The International Conference on Machine Learning ICML took place this year in Europe, in the beautiful city of Stockholm from 10th to 15th of July. This is one of the two premiere conferences (within NIPS) on Artificial Intelligence research, and the numbers indicate the magnitude of the event: 612 accepted papers out of 2473 submissions, 9 tutorial and 67 workshop sessions on the latest advances in all disciplines of machine learning. One of the most intriguing workshop was about machine intelligence capable of writing software code for complex procedural behavior.
I wrote it on https://labs.hybris.com/2018/08/28/program-induction-and-synthesis-at-icml-2018/
Can we teach computers to write code? This is the question that brings out an entire branch of research specialized in program synthesis. Programming is a demanding task that requires extensive knowledge, experience and not a frivolous degree of creativity. Despite the premises that discourage any form of automation, machine learning can reshape the way software is developed. That could be seen as a giant step comparable to the transition of punch cards in the ’60s in favor of magnetic tapes. New programming systems could enable non-programmers to produce correct, cheap, safe and efficient software, opening new automation horizons even for not yet foreseeable purposes.
Curious on what does it feel like? Try to describe a problem in plain English and translate it in a routine in your favorite programming language. Let’s have a look on this sample:
You are given a number var0. You have to set var2 to 2. If var0-2 is divisible by 3 you have to set var1 to 1, otherwise you have to set var1 to zero. For each var3 between 1 and var0-1, if var2 is less than var0 you have to, add var3*3+2 to var2, if var0-var2 is greater than or equal to zero and var0-var2 is divisible by 3 add 1 to var1; otherwise you have to break from the enclosing loop. You have to return var1.
As you might have noticed, this is a detailed description of an algorithm. Natural language lacks of precise semantics necessary for describing concepts with mathematic granularity, this is why the generated code looks less amusing than the original (natural) code:
Likewise ML tasks detect patterns, a program synthesis task aims to solve problems that might be identified as a composition of basic programming primitives, such as conditional operators, loop controls and even recursions and used for generating specific program trees.
Generating code is a extremely challenging problem and the output’s goodness is still very limited by using existing approaches. One discrepancy in the flow above settle in the different nature of the encoded solution (generally neural networks) and generated code. Neural networks lay in the differentiable realm (gradient-based training) while source code generation belongs to the discrete parish, because of its rigorous grammar and intolerance to typos. If you want to get hands dirty on it, it is now available a public dataset for training your system on software programming.

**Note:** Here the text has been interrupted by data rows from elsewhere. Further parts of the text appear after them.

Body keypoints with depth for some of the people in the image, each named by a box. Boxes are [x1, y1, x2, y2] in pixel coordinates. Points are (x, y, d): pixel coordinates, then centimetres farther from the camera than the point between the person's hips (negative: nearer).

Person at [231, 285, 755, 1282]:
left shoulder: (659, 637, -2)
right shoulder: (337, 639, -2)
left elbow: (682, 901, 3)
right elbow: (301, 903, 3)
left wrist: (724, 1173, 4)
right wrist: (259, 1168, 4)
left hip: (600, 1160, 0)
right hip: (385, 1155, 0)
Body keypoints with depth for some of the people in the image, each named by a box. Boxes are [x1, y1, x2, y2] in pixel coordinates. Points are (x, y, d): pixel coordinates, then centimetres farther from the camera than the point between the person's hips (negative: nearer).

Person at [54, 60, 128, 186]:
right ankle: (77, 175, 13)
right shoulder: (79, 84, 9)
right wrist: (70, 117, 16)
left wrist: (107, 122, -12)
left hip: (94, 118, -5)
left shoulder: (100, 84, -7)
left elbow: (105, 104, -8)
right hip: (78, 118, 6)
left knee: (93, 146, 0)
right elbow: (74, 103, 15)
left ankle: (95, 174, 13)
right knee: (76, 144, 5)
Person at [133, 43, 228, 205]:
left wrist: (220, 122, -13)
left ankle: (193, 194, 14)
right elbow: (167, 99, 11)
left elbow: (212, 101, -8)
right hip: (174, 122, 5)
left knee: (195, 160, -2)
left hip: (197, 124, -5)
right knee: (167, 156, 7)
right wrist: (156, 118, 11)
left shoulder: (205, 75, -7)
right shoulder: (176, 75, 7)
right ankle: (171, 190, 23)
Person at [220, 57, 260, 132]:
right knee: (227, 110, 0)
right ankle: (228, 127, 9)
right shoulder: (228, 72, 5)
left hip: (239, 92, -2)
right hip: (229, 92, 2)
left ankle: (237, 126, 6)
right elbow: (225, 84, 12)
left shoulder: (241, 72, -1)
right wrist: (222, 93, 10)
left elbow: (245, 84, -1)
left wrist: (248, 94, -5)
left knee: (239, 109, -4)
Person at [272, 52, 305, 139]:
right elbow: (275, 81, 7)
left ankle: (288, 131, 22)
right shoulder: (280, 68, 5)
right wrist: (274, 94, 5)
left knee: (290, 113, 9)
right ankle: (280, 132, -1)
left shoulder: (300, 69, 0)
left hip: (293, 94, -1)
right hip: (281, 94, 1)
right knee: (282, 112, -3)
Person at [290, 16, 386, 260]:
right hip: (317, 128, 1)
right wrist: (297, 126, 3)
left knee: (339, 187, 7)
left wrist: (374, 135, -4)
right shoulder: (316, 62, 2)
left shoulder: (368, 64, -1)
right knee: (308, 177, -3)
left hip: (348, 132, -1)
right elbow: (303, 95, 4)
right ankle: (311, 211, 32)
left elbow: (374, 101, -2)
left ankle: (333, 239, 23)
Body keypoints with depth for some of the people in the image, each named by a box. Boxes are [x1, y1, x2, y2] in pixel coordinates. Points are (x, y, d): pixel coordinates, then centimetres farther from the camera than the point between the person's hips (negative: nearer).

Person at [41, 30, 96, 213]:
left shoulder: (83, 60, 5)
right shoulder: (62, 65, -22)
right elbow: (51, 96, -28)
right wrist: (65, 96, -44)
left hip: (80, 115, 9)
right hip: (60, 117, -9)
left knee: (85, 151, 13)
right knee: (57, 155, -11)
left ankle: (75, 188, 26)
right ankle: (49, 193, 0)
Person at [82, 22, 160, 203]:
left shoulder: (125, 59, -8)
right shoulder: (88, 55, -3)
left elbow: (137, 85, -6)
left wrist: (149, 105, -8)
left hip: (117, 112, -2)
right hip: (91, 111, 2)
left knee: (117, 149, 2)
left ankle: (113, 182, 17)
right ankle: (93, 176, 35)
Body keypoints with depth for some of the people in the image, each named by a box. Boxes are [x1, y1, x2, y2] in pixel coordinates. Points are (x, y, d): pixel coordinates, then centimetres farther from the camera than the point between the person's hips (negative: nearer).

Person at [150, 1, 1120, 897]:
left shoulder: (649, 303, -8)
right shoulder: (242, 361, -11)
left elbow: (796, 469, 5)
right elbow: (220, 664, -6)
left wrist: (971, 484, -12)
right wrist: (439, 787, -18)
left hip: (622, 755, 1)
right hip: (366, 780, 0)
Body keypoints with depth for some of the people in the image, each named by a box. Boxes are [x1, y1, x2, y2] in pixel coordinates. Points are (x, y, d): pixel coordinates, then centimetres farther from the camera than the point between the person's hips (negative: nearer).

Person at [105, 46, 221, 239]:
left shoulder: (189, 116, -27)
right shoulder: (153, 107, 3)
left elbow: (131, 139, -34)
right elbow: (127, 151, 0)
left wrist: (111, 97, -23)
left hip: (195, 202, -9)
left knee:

An introductory talk on this matter was hold by Joshua Tenenbaum, professor at MIT and contributor of Bayesian methods for computational learning. He is specialized in cognitive sciences and and he strives to grasp the fundamental mechanics to human learning, in order to ultimately transfer them to computer programs. I find it useful to describe the Bayesian approach as a generic framework for every-day life decisions, where possible solutions are weighted according to our observations and past experiences flavored by doses of uncertainty.
The DreamCoder (Ellis 2018) rumbles on the idea of creating a repository of simple problems (and their paired solutions) for being reused on solving more complex ones. Even though the full paper is so far not publicly available, it seems inspired by the ways programmers organize their work: building shared subroutines that can be composed to develop more complex procedures. Instead of solving all problems from scratch, it tries to think flexibly and brings what it has already learned.
Program synthesis using example
What I guess would be the most promising and attainable utilization of program induction is coding repairing and migration. Raise an hand 🙋 who hates repetitive, error-prone, edits due to general refactoring or library upgrading. Those tasks occurs during software evolution and they can be done only manually, since they are beyond the capabilities of IDEs. REFAZER (rebuild in Portuguese) attempts to classify code transformations by large set of examples. It has been proven to be correct on 84% of the transformations, which is not bad at all. The research has been published and it is available here (Rolim et.al; ICSE 2017). The technique for synthesizing programs from examples quotes:
Each rewrite rule matches some subtrees of the given AST and outputs modified versions of these subtrees. Additionally, we specify constraints for our DSL operators based on the input-output examples to reduce the search space of transformations, allowing PROSE to efficiently synthesize them.
There are large and open repository for such dataset, take for example Github as widely known repository for open-sourced projects, so uniquely for this case, the training data availability should not be a blocking issue.